*** Opening of The input ***

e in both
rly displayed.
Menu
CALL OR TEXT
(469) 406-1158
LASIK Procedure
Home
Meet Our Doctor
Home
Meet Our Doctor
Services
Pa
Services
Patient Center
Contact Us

*** Close of The input ***

◆ **Work request**: In the material, change every "Meet Our Doctor" to "About Us" and write out all the lines again with nothing else altered.

◆ **Finished exercise**:
e in both
rly displayed.
Menu
CALL OR TEXT
(469) 406-1158
LASIK Procedure
Home
About Us
Home
About Us
Services
Pa
Services
Patient Center
Contact Us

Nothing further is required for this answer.